What is the status of Macedonian human rights 66 years later?

Today, the United Macedonian Diaspora (UMD), and the global community working to preserve, promote, and ensure equal human rights for all, marks the 66th anniversary of the Universal Declaration of Human Rights (UDHR), or International Human Rights Day. UMD encourages all Macedonians to use this opportunity to reflect on the challenges and the strides in the global human rights struggle for Macedonia and Macedonians.

UMD wishes to commend all Macedonian human rights groups in Albania, Australia, Bulgaria, Canada, Greece, Kosovo, Serbia, and the United States for their decades-long service to ensure equal rights for Macedonians in less privileged societies. But our work is not done. Together, united, we can.

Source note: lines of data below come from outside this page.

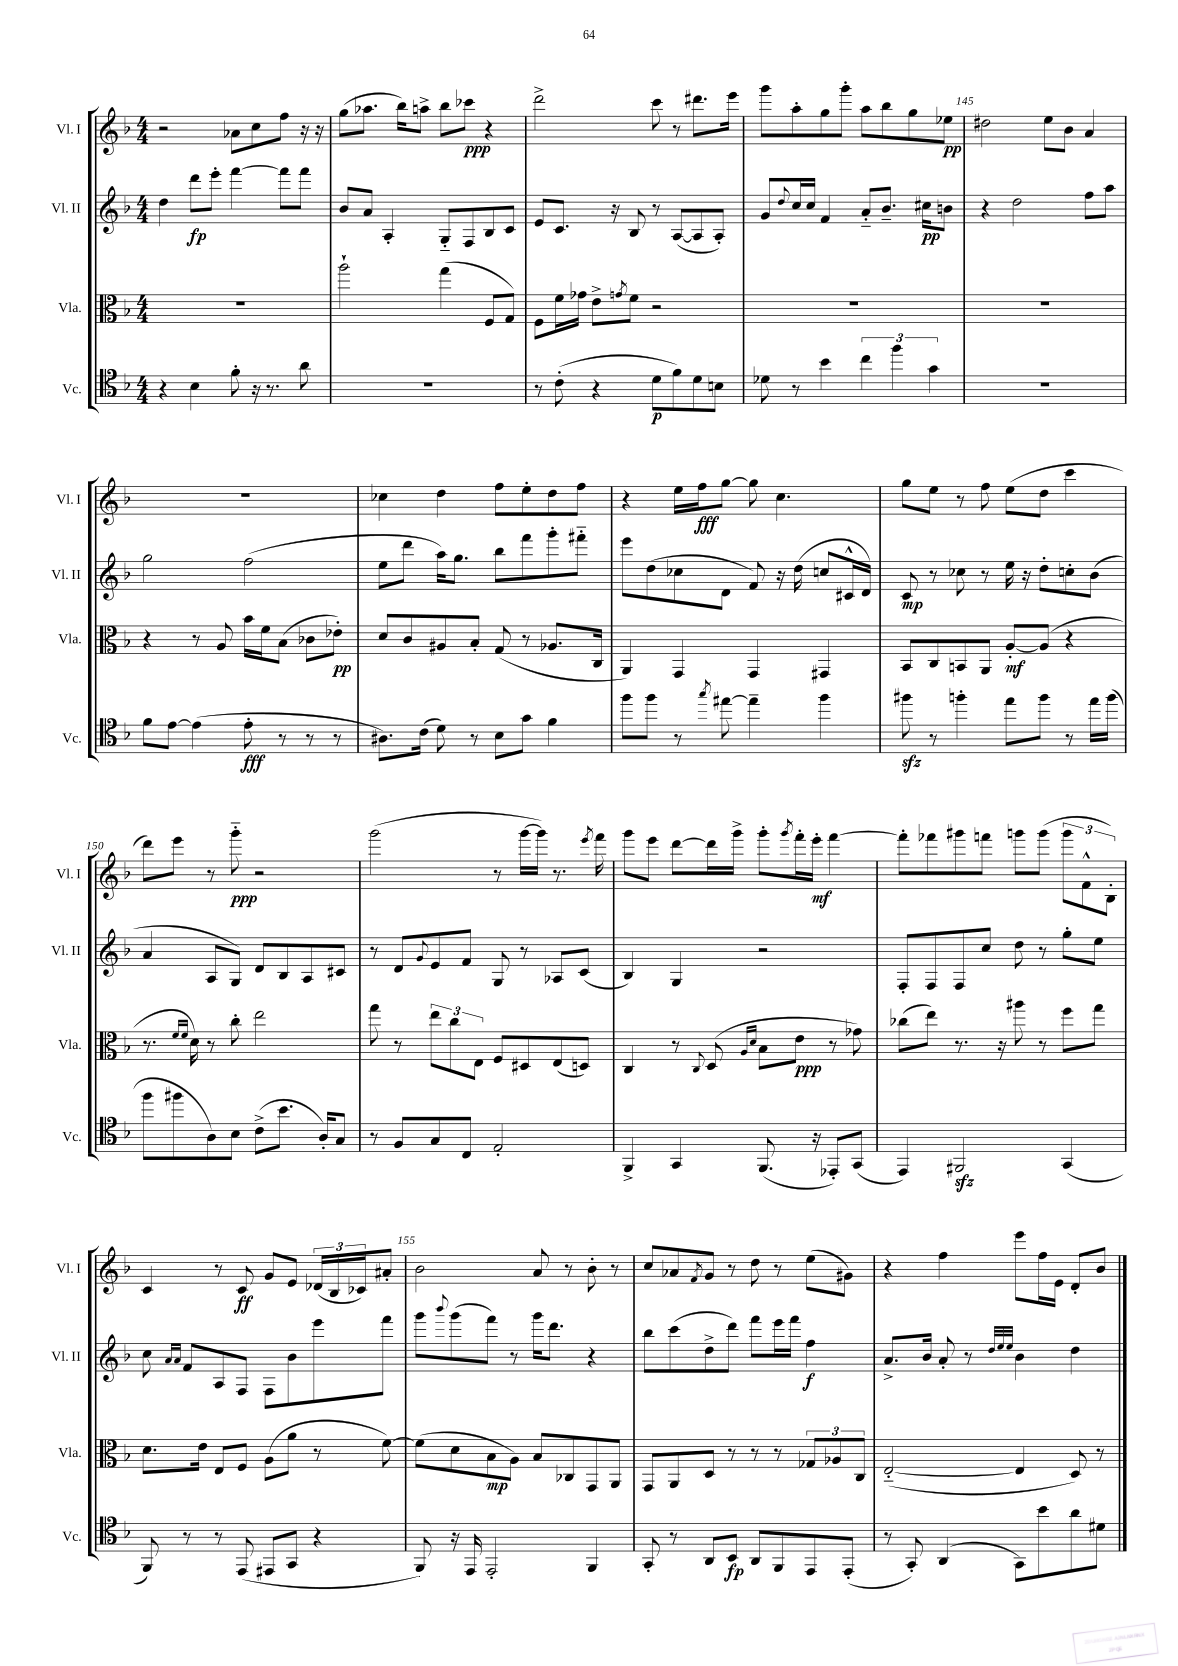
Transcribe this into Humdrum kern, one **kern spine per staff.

**kern	**kern	**kern	**kern
*staff4	*staff3	*staff2	*staff1
*clefC4	*clefC3	*clefG2	*clefG2
*k[b-]	*k[b-]	*k[b-]	*k[b-]
*M4/4	*M4/4	*M4/4	*M4/4
4r	1r	4dd	2r
4B-	.	8ddd	.
.	.	8eee'	.
8f'	.	[4fff	8a-
16r	.	.	8cc
8.r	.	.	.
.	.	8fff]	8ff
8a	.	8fff	16r
.	.	.	16r
=	=	=	=
1r	2aa`	8b-	(8gg
.	.	8a	8.aa-
.	.	4A'	.
.	.	.	16bb-)
.	.	.	8aa^
.	(4gg	8G'~	8bb-
.	.	8F	8ccc-
.	8F	8B-	4r
.	8G)	8c	.
=	=	=	=
8r	8F	8e	2ddd^
(8c'	16f	8.c	.
.	16g-	.	.
4r	8e^	.	.
.	.	16r	.
.	8qg	.	.
.	8f	8B-	.
8d	2r	8r	8ccc
8f)	.	([8A	8r
8d	.	8A]	8.ddd#
8B	.	8A')	.
.	.	.	16eee
=	=	=	=
8d-	1r	8g	8ggg
.	.	8qqdd	.
8r	.	16cc	8aa'
.	.	16cc	.
4b-	.	4f	8gg
.	.	.	8ggg'
6cc	.	8a'~	8aa
.	.	8.b-~	8bb-
6ff	.	.	.
.	.	.	8gg
.	.	16cc#	.
6g	.	.	.
.	.	8b	8ee-
=	=	=	=
1r	1r	4r	2dd#
.	.	2dd	.
.	.	.	8ee
.	.	.	8b-
.	.	8ff	4a
.	.	8aa	.
=	=	=	=
8f	4r	2gg	1r
[8e	.	.	.
(4e]	8r	.	.
.	8A	.	.
8e'	16b-	(2ff	.
.	16f	.	.
8r	(8B-	.	.
8r	8c-	.	.
8r	8e-')	.	.
=	=	=	=
8.A#)	8d	8ee	4cc-
.	8c	8ddd	.
(16c	.	.	.
8d)	8A#	16aa)	4dd
.	.	8.gg	.
8r	8B-'	.	.
8B-	(8G	8bb-	8ff
8g	8r	8fff	8ee'
4f	8.A-	8ggg'	8dd
.	.	8fff#'~	8ff
.	16C	.	.
=	=	=	=
8ff	4AA)	8eee	4r
8ff	.	(8dd	.
8r	4GG	8cc-	16ee
.	.	.	16ff
8qgg	.	.	.
[8ee#	.	8d	[8gg
4ee#~]	4GG	8f)	8gg]
.	.	16r	4.cc
.	.	(16dd	.
4ff	4GG#	8cc	.
.	.	16c#^^	.
.	.	16d)	.
=	=	=	=
8ff#	8BB-	8c	8gg
8r	8C	8r	8ee
4ff'	8BB	8cc-	8r
.	8AA	8r	8ff
8ee	[8A'	16ee	(8ee
.	.	16r	.
8ff	(8A]	8dd'	8dd
8r	4r	8cc'	4ccc
16ee	.	(8b-	.
(16ff	.	.	.
=	=	=	=
8ff	8.r	4a	8ddd)
8ff#	.	.	8eee
.	16qqf	.	.
.	16qqf	.	.
.	16d)	.	.
8A)	8r	8A	8r
8B-	8cc'	8G)	8ggg'~
(8c^	2ee	8d	2r
8.b-	.	8B-	.
.	.	8A	.
16A')	.	.	.
8G	.	8c#	.
=	=	=	=
8r	8gg	8r	(2ggg
8F	8r	8d	.
.	.	8qqg	.
8G	12ee	8e	.
.	12cc	.	.
8C	.	8f	.
.	12E	.	.
2E'	8F	8G	8r
.	8D#	8r	[16ggg
.	.	.	16ggg])
.	(8E	8A-	8.r
.	8D)	(8c	.
.	.	.	8qeee
.	.	.	16fff
=	=	=	=
4FF^	4C	4B-)	8ggg
.	.	.	8eee
4GG	8r	4G	[8ddd
.	8qqC	.	.
.	(8D	.	16ddd]
.	.	.	16ggg^
.	16qqA	.	.
.	16qqd	.	.
(8.FF	8B-	2r	8ggg'
.	.	.	8qggg
.	8e	.	16fff'
16r	.	.	16eee'
8EE-')	8r	.	[4fff
(8GG	8g-)	.	.
=	=	=	=
4EE)	(8cc-	8F'	8fff']
.	8ee)	8F	8fff-
2FF#	8.r	8F	8ggg#
.	.	8cc	8fff
.	16r	.	.
.	8aa#	8dd	8ggg
.	8r	8r	(8ggg
(4GG	8ff	8gg'	12ggg
.	.	.	12f^^
.	8gg	8ee	.
.	.	.	12B-')
=	=	=	=
8FF)	8.d	8cc	4c
.	.	16qqa	.
.	.	16qqa	.
8r	.	8f	.
.	16e	.	.
8r	8E	8A	8r
(8EE	8F	8F	8c
8EE#	(8A	8F	8g
8GG	8a	8b-	8e
4r	8r	8eee	(24d-
.	.	.	24B-
.	.	.	24c-)
.	[8f)	8fff	8a#'
=	=	=	=
8FF)	(8f]	8ggg	2b-
.	.	8qqbbb-	.
16r	8d	(8ggg	.
16EE	.	.	.
2EE'	8B-	8fff)	.
.	8A)	8r	.
.	8B-	16ggg	8a
.	.	8.ddd	.
.	8C-	.	8r
4FF	8GG	4r	8b-'
.	8AA	.	8r
=	=	=	=
8GG'	8GG	8bb-	8cc
8r	8AA	(8ccc	8a-
.	.	.	8qf
8AA	8D	8dd^	8g
8BB-	8r	8ddd)	8r
8AA	8r	8fff	8dd
8FF	8r	16eee	8r
.	.	16fff	.
8EE	12G-	4ff	(8ee
.	12A-	.	.
(8EE'	.	.	8g#)
.	12C	.	.
=	=	=	=
8r	([2E'~	8.a^	4r
8GG')	.	.	.
.	.	16b-	.
(4AA	.	8a'	4ff
.	.	8r	.
.	.	32qqdd	.
.	.	32qqee	.
.	.	32qqee	.
8GG)	4E]	4b-	8eee
8b-	.	.	16ff
.	.	.	16e
8a	8D)	4dd	8d'
8d#	8r	.	8b-
==	==	==	==
*-	*-	*-	*-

Nelson Mandela once said, “When people are determined they can overcome anything.”

“Macedonians were determined 111 years ago in our liberation from the Ottoman Empire, 70 years ago during the anti-fascist movement, and 23 years ago when we achieved a free, independent, and sovereign Macedonia,” said UMD Chairman Stojan Nikolov.

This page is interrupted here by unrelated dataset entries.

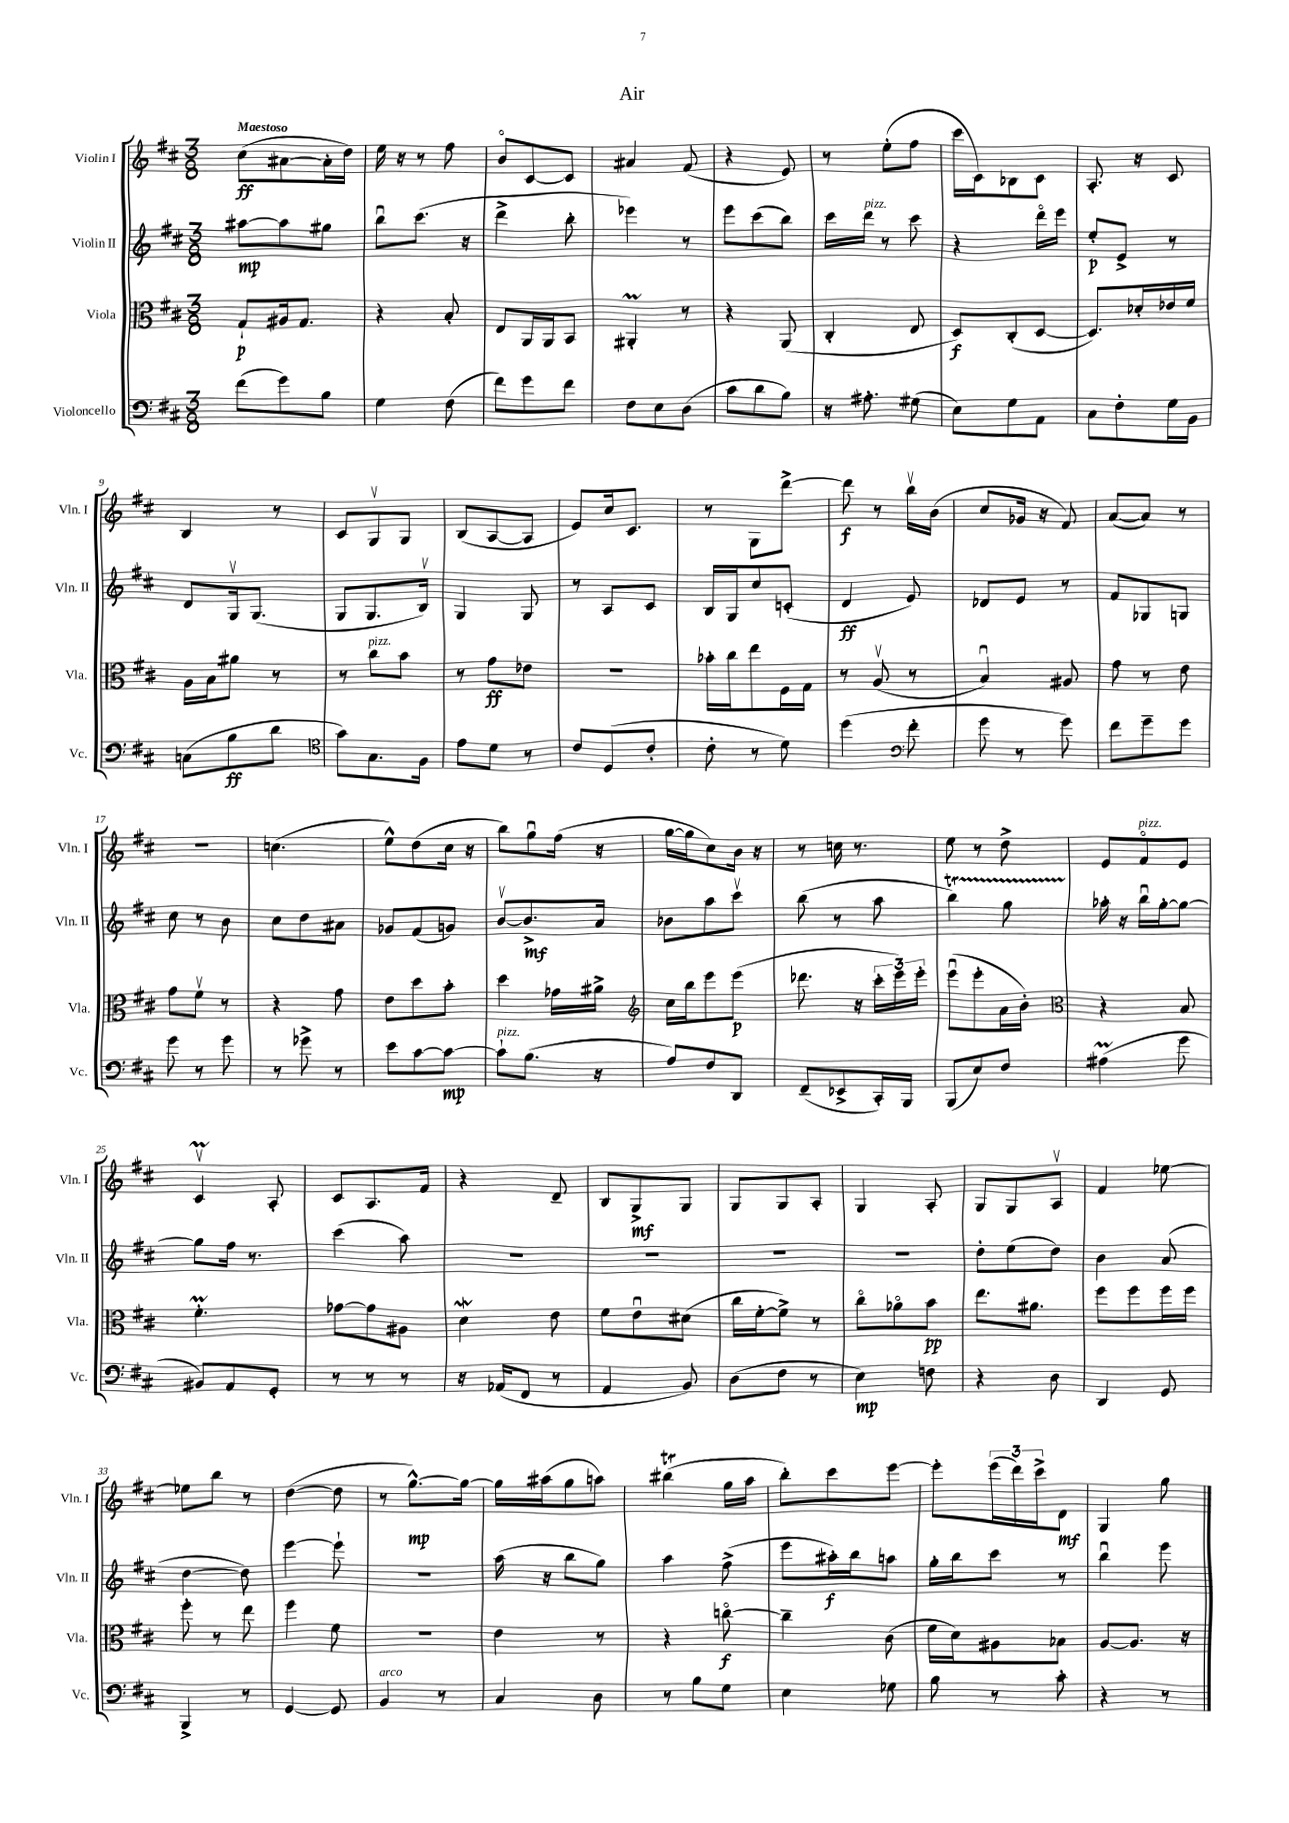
\header { title = "Air" }
<<
\new StaffGroup <<
\new Staff = "s0" \with { instrumentName = "Violin I" shortInstrumentName = "Vln. I" } {
    \clef treble \key d \major \numericTimeSignature \time 3/8 \tempo "Maestoso"
    cis''8\ff( ais'8~ ais'16-. d''16) |
    e''16 r16 r8 fis''8 |
    b'8\flageolet cis'8~ cis'8 |
    ais'4 fis'8( |
    r4 e'8) |
    r8 e''8-.( fis''8 |
    cis'''16 cis'16) bes8 cis'8 |
    a8.-. r16 cis'8 |
    b4 r8 |
    cis'8 g8\upbow g8 |
    b8( a8~ a8 |
    e'8) cis''16 cis'8. |
    r8 g8 d'''8~-> |
    d'''8\f r8 b''16\upbow b'16( |
    cis''8 ges'16 r16 fis'8) |
    a'8~( a'8) r8 |
    R4. |
    c''4.( |
    e''8-^) d''8( cis''16 r16 |
    b''8) g''8\downbow fis''16( r16 |
    g''16~ g''16 cis''8) b'16 r16 |
    r8 c''16 r8. |
    e''8 r8 d''8-> |
    e'8 fis'8\flageolet^\markup { \italic "pizz." } e'8 |
    cis'4\upbow\prall a8-. |
    cis'8 a8. fis'16 |
    r4 d'8-- |
    b8 g8->\mf g8 |
    g8 g8 a8-. |
    g4 a8-. |
    g8 g8 a8\upbow |
    fis'4 ees''8~ |
    ees''8 b''8 r8 |
    d''4~( d''8 |
    r8 g''8.~-^\mp) g''16~ |
    g''16 ais''16( g''8 a''8) |
    bis''4\trill( g''16 a''16 |
    b''8-.) cis'''8 e'''8~ |
    e'''8-. \tuplet 3/2 { e'''16( d'''16) cis'''16-> } d'8\mf |
    g4 g''8 \bar "|." |
}
\new Staff = "s1" \with { instrumentName = "Violin II" shortInstrumentName = "Vln. II" } {
    \clef treble \key d \major \numericTimeSignature \time 3/8
    ais''8~\mp ais''8 gis''8 |
    b''8\downbow cis'''8.( r16 |
    d'''4-> b''8-. |
    ees'''4) r8 |
    e'''8 cis'''8( b''8) |
    cis'''16 d'''16^\markup { \italic "pizz." } r8 cis'''8 |
    r4 d'''16\flageolet e'''16 |
    e''8-.\p e'8-> r8 |
    d'8 g16\upbow g8.( |
    g8 g8. b16\upbow) |
    g4 g8 |
    r8 a8 cis'8 |
    b16 g16 cis''8 c'8-.( |
    d'4\ff e'8) |
    des'8 e'8 r8 |
    fis'8 ges8 g8 |
    cis''8 r8 b'8 |
    cis''8 d''8 ais'8 |
    ges'8 fis'8( g'8) |
    b'8~\upbow b'8.->\mf a'16 |
    bes'8 a''8 cis'''8\upbow |
    b''8( r8 a''8 |
    b''4\startTrillSpan) g''8 |
    aes''16-.\stopTrillSpan r16 b''16\downbow g''16~-. g''8~ |
    g''8 fis''16 r8. |
    cis'''4( a''8) |
    R4. |
    R4. |
    R4. |
    R4. |
    d''8-. e''8( d''8) |
    b'4 a'8( |
    d''4~ d''8) |
    e'''4~ e'''8-! |
    R4. |
    a''16( r16 b''8 g''8) |
    a''4 fis''8->( |
    e'''8 ais''16-.\f) b''16 a''8 |
    g''16-. b''16 cis'''8 r8 |
    b''4\downbow e'''8 \bar "|." |
}
\new Staff = "s2" \with { instrumentName = "Viola" shortInstrumentName = "Vla." } {
    \clef alto \key d \major \numericTimeSignature \time 3/8
    g8-!\p ais16 g8. |
    r4 b8-. |
    e8 a,16 a,16 b,8 |
    ais,4-.\prall r8 |
    r4 a,8( |
    cis4-. e8 |
    d8\f) cis8-.( d8~ |
    d8.) des'16-. ees'16 fis'16 |
    a16 b16 ais'8 r8 |
    r8 cis''8^\markup { \italic "pizz." } b'8 |
    r8 g'8\ff ees'8 |
    R4. |
    bes'16-. cis''16 e''8 fis16 g16 |
    r8 a8\upbow( r8 |
    b4\downbow) ais8 |
    g'8 r8 e'8 |
    g'8 fis'8\upbow r8 |
    r4 g'8 |
    e'8 d''8 b'8-. |
    d''4 ges'16 ais'16-> |
    \clef treble cis''16 b''16 e'''8 e'''8\p( |
    des'''8. r16 \tuplet 3/2 { cis'''16-. e'''16) e'''16-. } |
    e'''8\downbow( e'''8-. a'16 b'16-.) |
    \clef alto r4 b8 |
    fis'4.-.\prall |
    ges'8~ ges'8 ais8 |
    d'4\mordent e'8 |
    fis'8 e'8\downbow dis'8( |
    cis''16 fis'16~-. fis'8->) r8 |
    cis''8\flageolet aes'8\flageolet b'8\pp |
    e''8. ais'8. |
    fis''8 fis''8 fis''16 fis''16 |
    fis''8-. r8 e''8 |
    fis''4 fis'8 |
    R4. |
    e'4 r8 |
    r4 c''8~\flageolet\f |
    c''4-- cis'8( |
    fis'16 d'16) ais8 bes8 |
    a8~ a8. r16 \bar "|." |
}
\new Staff = "s3" \with { instrumentName = "Violoncello" shortInstrumentName = "Vc." } {
    \clef bass \key d \major \numericTimeSignature \time 3/8
    fis'8( g'8) b8 |
    g4 fis8( |
    fis'8) g'8 fis'8 |
    fis8 e8 d8( |
    cis'8 d'8 b8) |
    r16 ais8.-. gis8( |
    e8) g8 a,8 |
    cis8 fis8-. g16 b,16 |
    c8( b8\ff d'8 |
    \clef tenor g'8) g8. fis16 |
    e'8 d'8 r8 |
    cis'8 d8( cis'8-. |
    cis'8-. r8 d'8) |
    d''4( \clef bass fis'8-. |
    g'8 r8 g'8) |
    fis'8 g'8-- g'8 |
    g'8 r8 g'8 |
    r8 ges'8-> r8 |
    e'8 cis'8~ cis'8~\mp |
    cis'8-!^\markup { \italic "pizz." } b8.( r16 |
    a8) fis8 d,8 |
    fis,8--( ees,8-> cis,16-.) b,,16 |
    b,,8( e8) fis8 |
    ais4\prall( g'8 |
    bis,8) a,8 g,8-. |
    r8 r8 r8 |
    r16 aes,16( fis,8 r8 |
    a,4 b,8) |
    d8( fis8 r8 |
    e4\mp) f8 |
    r4 d8 |
    d,4 g,8 |
    b,,4-> r8 |
    g,4~ g,8 |
    b,4^\markup { \italic "arco" } r8 |
    cis4 d8 |
    r8 b8 g8 |
    e4 ges8 |
    b8 r8 cis'8-. |
    r4 r8 \bar "|." |
}
>>
>>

The challenges we face are many:

  • Although, Macedonia is a member of the United Nations Human Rights Council, the country is still known as “the former Yugoslav Republic of Macedonia” at the United Nations, NATO, and the European Union, among other international institutions. 
  • Macedonia’s leaders face internal and foreign pressure to not withdraw from the UN-led negotiations. 
  • Australia, France, Germany have yet to recognize Macedonia’s legitimate name.
  • Google Maps labels the country as “Macedonia (FYROM).” 
  • NATO and EU membership is not in close sight for Macedonia, due to Greece’s blocking. NATO and EU succumb to Greek pressure time and time again. 
  • 66 years after the UDHR, Macedonians living in Bulgaria, and Greece, are denied the most basic human rights of self-determination, assembly, speech, religious freedom, and the press. 
  • Macedonians in Albania, Kosovo, and Serbia enjoy some basic human rights but still much more to do.

Nikolov added “The determination set forth by our parents, grandparents, and ancestors must be carried on by our generation and future generations of younger Macedonians if we are going to overcome the challenges we as a Macedonian Diaspora-at-large face daily.”

10 years ago, UMD was founded with a clear commitment to safeguarding the human rights for Macedonians globally as a core principle of its mission. In 2005, UMD initiated a petition signed by over 100,000 individuals to bring an end to racial, ethnic and religious discrimination against ethnic Macedonians. Since then, UMD has worked tirelessly on this issue year after year. In 2015, UMD plans several initiatives to educate the public on human rights problems facing Macedonians.

On this historic day, UMD invites all Macedonians to continue to work together and to spread the truth about Macedonia and Macedonians. UMD will continue to work to ensure that human rights are upheld and respected, and encourages all Macedonians to get involved in our important work. It is crucial that Macedonians have a diplomatic, persistent, professional, strong, and united voice before global policymakers.